#### Required work
Copy out each line below containing "worn".

BEGIN

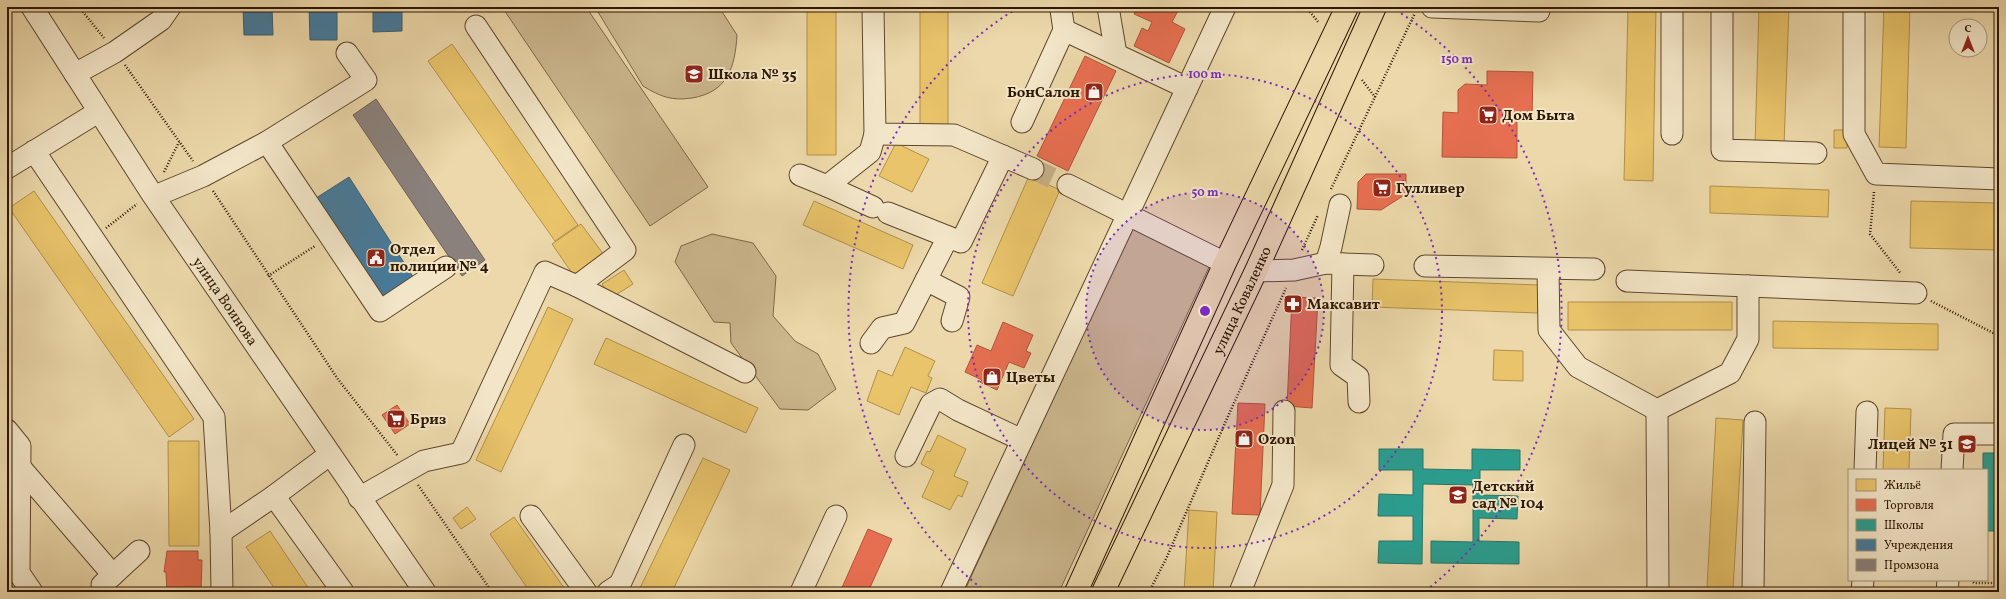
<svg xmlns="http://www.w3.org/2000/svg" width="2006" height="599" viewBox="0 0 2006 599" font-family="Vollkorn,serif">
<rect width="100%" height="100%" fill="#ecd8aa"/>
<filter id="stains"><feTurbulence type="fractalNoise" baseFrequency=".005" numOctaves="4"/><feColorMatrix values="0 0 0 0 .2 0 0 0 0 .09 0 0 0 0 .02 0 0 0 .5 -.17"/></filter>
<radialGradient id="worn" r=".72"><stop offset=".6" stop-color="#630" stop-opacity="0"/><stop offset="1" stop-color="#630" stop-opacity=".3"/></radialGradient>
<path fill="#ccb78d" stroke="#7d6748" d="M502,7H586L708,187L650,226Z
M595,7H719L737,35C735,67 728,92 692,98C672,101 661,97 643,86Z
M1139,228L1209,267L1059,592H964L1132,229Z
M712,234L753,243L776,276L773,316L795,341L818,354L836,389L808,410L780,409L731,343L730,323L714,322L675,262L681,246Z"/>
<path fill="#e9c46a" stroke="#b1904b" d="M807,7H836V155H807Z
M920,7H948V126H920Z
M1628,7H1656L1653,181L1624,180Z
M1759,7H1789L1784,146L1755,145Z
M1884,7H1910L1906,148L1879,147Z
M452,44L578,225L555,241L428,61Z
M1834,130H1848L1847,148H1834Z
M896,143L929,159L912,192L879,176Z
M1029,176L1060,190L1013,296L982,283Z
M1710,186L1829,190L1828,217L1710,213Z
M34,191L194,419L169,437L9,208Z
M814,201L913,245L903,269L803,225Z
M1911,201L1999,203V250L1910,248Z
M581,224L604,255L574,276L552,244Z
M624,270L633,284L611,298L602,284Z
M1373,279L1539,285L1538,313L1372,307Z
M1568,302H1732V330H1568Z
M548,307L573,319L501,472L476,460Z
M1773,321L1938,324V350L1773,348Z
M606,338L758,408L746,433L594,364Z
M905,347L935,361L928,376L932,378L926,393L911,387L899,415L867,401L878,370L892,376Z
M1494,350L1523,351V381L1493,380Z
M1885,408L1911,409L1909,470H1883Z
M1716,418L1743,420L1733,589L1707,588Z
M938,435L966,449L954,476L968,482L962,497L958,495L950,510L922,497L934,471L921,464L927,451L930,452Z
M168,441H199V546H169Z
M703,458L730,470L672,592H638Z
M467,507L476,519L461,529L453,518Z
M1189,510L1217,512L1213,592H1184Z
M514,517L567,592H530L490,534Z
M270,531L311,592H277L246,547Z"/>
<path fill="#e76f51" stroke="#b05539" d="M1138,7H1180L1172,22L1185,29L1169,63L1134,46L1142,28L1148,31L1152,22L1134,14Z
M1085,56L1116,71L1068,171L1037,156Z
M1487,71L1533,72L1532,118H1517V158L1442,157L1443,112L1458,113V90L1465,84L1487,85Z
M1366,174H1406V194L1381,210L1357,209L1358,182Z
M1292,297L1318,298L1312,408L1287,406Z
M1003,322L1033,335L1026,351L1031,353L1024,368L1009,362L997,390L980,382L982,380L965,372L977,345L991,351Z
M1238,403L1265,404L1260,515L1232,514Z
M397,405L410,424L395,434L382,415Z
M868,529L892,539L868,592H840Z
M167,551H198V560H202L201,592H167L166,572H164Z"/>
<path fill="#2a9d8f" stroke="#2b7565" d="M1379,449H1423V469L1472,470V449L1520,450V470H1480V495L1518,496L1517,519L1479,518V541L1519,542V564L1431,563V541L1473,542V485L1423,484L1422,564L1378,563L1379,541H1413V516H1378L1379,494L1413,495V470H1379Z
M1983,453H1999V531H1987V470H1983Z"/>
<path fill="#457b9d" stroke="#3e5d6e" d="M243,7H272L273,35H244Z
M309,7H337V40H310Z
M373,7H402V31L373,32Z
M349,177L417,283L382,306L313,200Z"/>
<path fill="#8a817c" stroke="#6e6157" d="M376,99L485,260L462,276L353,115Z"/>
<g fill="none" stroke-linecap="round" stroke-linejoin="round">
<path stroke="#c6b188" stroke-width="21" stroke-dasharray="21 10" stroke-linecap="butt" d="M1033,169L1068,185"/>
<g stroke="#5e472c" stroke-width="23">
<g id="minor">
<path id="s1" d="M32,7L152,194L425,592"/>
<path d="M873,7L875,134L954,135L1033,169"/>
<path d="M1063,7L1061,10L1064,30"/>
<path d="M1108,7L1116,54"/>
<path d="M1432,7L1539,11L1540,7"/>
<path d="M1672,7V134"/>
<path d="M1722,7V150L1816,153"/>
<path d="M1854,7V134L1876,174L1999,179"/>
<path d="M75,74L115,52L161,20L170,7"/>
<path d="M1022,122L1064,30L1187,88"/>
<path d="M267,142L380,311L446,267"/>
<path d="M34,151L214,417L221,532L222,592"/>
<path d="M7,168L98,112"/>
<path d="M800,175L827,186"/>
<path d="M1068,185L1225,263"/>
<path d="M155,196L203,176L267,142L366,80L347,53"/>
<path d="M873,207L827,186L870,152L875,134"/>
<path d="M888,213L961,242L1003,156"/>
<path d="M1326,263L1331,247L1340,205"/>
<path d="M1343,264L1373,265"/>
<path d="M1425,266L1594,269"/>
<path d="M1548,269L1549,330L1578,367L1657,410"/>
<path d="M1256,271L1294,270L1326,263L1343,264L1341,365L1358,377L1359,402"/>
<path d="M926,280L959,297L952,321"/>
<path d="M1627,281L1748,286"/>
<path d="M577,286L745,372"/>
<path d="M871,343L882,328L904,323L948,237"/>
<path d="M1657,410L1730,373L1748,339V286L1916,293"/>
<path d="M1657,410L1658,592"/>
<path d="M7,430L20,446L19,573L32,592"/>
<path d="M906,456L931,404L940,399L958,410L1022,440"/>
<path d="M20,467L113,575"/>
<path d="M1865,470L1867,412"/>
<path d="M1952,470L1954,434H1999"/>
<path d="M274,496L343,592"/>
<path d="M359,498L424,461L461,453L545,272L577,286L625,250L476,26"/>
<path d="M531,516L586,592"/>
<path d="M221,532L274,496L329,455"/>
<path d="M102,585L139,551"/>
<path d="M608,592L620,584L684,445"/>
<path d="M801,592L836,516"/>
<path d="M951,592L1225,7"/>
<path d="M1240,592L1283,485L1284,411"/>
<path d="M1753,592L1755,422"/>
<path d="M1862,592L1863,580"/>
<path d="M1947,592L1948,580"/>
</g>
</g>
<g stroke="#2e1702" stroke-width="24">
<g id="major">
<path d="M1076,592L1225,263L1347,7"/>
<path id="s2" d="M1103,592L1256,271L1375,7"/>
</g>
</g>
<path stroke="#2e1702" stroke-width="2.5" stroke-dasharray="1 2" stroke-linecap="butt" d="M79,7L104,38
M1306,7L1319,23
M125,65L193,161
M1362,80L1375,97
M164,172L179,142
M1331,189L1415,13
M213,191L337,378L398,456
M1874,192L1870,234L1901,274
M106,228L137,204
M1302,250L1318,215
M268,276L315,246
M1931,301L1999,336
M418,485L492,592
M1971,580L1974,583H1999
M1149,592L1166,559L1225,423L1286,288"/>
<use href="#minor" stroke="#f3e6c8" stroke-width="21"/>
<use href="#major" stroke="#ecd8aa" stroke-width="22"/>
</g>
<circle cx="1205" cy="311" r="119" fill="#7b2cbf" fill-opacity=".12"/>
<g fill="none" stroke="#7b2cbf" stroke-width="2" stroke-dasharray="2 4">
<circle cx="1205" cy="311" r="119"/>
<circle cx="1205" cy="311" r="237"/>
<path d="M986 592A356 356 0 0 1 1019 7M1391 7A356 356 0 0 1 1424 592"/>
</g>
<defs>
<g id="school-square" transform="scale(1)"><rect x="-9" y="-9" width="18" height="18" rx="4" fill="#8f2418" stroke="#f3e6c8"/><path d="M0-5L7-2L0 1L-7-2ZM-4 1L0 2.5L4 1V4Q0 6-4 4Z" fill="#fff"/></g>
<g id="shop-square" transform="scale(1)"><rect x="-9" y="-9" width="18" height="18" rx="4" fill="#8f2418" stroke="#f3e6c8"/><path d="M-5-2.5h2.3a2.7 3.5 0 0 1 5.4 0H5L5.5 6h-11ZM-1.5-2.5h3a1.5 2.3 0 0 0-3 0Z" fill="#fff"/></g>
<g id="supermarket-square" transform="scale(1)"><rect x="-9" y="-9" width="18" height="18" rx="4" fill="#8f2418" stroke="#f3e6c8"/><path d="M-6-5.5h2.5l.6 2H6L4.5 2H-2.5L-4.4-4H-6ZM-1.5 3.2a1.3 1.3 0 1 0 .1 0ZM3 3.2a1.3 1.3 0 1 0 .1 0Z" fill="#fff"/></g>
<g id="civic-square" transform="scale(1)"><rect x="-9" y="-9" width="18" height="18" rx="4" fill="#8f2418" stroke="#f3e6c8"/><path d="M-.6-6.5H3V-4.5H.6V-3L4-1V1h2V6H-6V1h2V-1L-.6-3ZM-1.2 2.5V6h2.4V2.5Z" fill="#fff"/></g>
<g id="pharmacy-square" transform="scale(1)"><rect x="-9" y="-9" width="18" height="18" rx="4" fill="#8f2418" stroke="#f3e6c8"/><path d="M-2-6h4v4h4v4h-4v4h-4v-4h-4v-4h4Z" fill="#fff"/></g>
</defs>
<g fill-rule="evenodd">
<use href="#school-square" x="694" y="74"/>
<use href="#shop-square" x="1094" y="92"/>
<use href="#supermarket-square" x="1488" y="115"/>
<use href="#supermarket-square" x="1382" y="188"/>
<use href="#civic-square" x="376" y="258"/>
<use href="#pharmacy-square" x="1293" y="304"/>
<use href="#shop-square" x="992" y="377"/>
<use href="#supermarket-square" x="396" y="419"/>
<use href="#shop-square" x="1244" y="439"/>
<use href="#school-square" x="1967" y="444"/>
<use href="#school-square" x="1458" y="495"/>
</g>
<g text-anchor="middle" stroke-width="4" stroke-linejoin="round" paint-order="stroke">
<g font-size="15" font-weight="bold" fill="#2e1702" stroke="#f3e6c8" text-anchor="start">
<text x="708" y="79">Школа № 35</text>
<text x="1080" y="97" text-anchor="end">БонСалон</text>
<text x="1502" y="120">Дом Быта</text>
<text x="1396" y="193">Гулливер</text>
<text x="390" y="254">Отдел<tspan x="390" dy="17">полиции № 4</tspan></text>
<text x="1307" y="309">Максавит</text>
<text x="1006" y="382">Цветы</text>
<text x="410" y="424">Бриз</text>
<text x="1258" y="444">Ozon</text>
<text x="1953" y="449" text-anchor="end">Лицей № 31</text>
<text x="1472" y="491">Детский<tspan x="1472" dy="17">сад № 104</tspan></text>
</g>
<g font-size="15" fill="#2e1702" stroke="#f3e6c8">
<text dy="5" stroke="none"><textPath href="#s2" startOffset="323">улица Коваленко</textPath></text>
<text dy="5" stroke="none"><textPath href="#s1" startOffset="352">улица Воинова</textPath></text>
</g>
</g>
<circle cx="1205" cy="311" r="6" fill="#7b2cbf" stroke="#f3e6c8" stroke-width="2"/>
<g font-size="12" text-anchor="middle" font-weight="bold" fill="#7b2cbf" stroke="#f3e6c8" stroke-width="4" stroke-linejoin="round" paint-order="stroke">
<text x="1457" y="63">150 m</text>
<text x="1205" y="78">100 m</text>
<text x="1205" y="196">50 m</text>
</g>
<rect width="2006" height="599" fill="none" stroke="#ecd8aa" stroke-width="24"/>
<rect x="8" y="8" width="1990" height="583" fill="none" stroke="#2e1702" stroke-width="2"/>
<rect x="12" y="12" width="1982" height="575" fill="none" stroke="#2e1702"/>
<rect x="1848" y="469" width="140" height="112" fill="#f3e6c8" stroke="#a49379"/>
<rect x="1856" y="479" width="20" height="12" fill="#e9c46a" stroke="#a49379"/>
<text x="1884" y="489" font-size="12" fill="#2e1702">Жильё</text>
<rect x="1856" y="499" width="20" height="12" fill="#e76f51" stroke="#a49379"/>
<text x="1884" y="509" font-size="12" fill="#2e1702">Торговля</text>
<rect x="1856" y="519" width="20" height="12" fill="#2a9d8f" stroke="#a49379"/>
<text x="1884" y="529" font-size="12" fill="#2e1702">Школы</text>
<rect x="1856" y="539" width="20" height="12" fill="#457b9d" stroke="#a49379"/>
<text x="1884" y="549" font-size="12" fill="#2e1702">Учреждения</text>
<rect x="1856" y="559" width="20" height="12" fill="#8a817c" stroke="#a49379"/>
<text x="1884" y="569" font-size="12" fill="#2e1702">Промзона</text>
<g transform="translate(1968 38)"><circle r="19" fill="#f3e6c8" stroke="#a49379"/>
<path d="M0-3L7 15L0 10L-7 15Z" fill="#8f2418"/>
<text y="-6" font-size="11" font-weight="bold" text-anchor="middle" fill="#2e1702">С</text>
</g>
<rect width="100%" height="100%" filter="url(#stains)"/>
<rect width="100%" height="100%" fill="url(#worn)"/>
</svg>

END
BEGIN

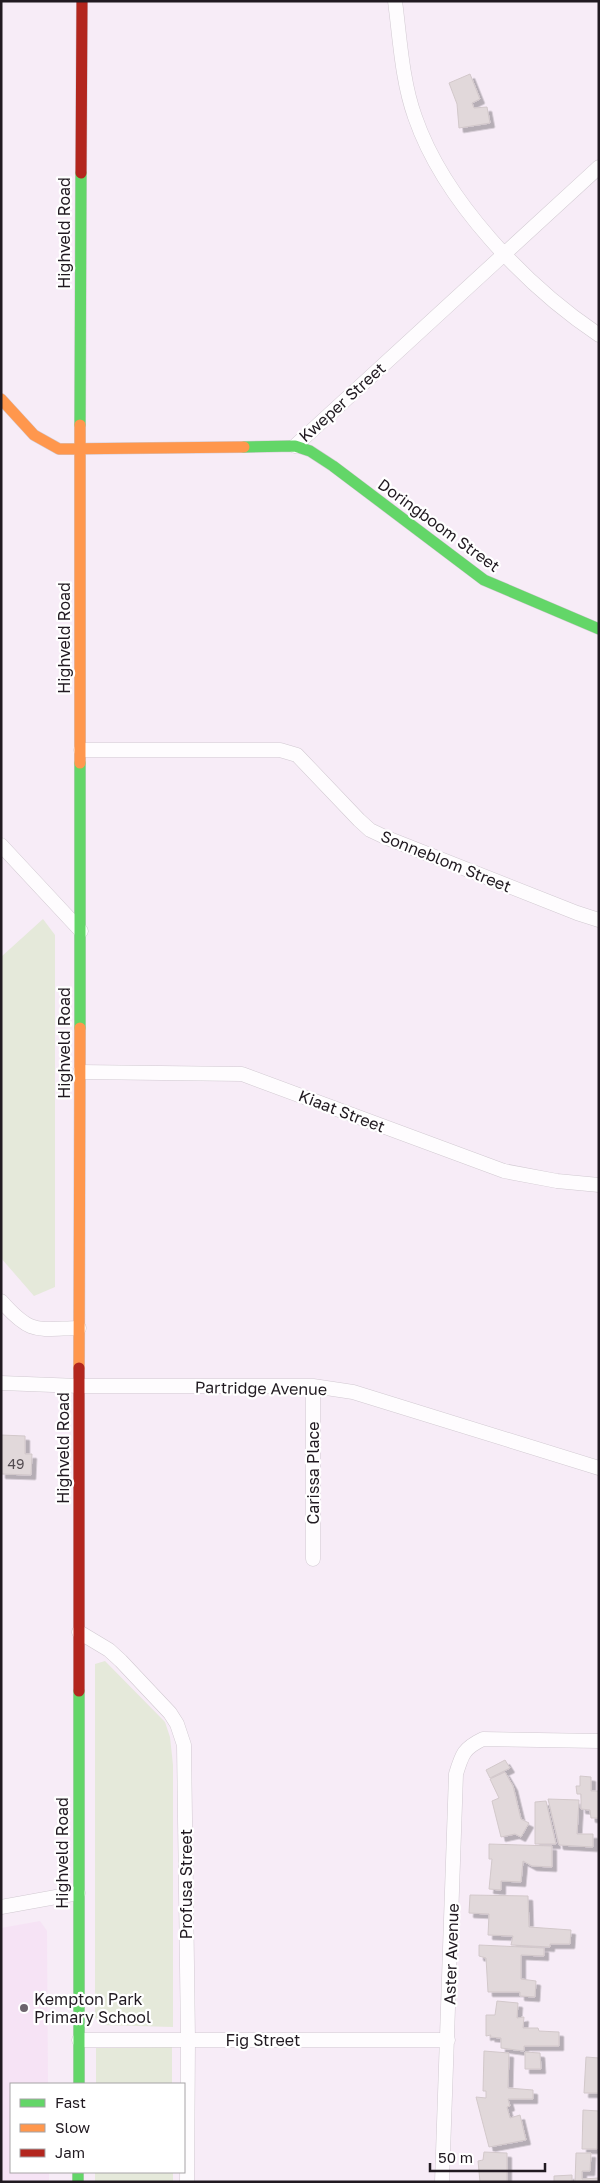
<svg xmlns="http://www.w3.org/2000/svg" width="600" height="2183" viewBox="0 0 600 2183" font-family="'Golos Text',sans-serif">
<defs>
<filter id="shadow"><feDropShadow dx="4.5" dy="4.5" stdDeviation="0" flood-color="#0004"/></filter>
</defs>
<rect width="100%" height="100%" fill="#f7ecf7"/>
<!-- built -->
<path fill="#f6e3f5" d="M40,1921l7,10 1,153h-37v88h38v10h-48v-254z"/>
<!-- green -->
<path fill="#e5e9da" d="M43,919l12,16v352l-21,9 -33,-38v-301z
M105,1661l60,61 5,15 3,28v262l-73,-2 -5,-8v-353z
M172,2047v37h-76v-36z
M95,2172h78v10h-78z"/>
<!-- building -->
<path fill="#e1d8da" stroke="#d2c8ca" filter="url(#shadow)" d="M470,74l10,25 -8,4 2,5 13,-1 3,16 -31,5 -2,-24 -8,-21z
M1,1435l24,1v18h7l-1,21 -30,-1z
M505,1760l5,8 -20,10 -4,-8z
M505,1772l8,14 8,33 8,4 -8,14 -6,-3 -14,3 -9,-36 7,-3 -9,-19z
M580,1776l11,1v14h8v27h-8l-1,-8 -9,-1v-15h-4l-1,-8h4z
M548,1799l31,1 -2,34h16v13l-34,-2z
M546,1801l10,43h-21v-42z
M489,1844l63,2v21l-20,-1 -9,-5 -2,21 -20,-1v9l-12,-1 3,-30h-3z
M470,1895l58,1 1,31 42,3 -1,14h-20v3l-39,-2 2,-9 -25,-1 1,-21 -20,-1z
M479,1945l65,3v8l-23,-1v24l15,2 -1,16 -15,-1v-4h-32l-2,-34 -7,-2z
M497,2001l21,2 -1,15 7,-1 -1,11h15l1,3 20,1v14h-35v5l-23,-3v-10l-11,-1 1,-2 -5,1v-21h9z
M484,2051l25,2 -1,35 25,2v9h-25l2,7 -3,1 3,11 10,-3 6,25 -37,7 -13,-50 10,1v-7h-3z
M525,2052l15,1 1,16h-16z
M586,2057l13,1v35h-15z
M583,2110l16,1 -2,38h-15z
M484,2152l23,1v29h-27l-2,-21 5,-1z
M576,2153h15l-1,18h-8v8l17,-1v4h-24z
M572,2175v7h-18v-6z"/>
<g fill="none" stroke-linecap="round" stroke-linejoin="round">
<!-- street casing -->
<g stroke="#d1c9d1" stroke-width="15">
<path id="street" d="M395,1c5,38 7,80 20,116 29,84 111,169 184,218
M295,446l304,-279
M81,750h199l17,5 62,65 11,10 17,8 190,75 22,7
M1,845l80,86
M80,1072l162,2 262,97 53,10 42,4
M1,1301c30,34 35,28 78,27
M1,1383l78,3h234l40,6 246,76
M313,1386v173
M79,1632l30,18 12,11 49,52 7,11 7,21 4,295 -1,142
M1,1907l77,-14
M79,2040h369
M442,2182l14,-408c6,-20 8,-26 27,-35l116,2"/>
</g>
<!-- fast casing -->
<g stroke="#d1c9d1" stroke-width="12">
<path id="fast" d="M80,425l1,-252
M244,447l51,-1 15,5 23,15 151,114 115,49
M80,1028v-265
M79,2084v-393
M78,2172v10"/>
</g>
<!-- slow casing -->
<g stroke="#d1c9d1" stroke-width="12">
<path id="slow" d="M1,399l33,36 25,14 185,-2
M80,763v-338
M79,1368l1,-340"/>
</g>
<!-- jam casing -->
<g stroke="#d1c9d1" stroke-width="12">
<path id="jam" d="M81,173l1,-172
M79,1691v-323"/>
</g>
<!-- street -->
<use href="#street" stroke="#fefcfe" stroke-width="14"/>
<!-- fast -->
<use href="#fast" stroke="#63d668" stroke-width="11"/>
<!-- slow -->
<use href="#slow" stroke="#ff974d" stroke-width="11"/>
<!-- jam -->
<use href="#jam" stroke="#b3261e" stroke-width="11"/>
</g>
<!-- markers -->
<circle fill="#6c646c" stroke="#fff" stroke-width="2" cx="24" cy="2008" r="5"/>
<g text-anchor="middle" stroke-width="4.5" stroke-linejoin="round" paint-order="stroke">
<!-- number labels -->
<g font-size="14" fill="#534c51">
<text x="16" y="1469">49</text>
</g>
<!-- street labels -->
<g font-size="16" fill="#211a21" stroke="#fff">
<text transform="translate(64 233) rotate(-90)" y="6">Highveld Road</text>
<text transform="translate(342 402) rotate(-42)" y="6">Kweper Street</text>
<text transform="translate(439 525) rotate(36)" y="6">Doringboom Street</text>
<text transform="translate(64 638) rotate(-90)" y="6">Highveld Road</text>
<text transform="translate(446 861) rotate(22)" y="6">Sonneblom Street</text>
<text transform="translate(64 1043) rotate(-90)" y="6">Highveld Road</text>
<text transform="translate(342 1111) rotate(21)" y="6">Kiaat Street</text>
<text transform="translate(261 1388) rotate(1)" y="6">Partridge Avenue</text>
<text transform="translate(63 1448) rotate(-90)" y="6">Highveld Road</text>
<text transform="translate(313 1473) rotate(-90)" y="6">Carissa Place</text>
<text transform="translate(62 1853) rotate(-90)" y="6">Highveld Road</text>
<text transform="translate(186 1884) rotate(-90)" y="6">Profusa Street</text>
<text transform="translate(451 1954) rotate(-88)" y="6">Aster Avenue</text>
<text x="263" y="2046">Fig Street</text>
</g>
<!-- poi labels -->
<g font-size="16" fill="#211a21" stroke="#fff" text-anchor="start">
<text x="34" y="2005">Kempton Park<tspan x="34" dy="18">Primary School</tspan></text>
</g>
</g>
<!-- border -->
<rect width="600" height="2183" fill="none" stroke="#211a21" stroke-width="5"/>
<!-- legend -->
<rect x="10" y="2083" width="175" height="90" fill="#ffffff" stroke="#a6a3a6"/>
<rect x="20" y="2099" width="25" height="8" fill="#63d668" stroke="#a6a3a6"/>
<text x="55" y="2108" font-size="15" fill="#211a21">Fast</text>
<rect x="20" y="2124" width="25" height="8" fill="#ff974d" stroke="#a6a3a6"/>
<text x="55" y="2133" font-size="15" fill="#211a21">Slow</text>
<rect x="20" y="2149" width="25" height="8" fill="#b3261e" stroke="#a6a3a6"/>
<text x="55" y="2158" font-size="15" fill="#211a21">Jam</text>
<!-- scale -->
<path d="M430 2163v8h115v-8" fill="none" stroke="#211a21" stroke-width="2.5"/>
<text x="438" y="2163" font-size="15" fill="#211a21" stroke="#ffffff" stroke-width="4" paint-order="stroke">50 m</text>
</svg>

END

#### Worked solution
<radialGradient id="worn" r=".72"><stop offset=".6" stop-color="#630" stop-opacity="0"/><stop offset="1" stop-color="#630" stop-opacity=".3"/></radialGradient>
<rect width="100%" height="100%" fill="url(#worn)"/>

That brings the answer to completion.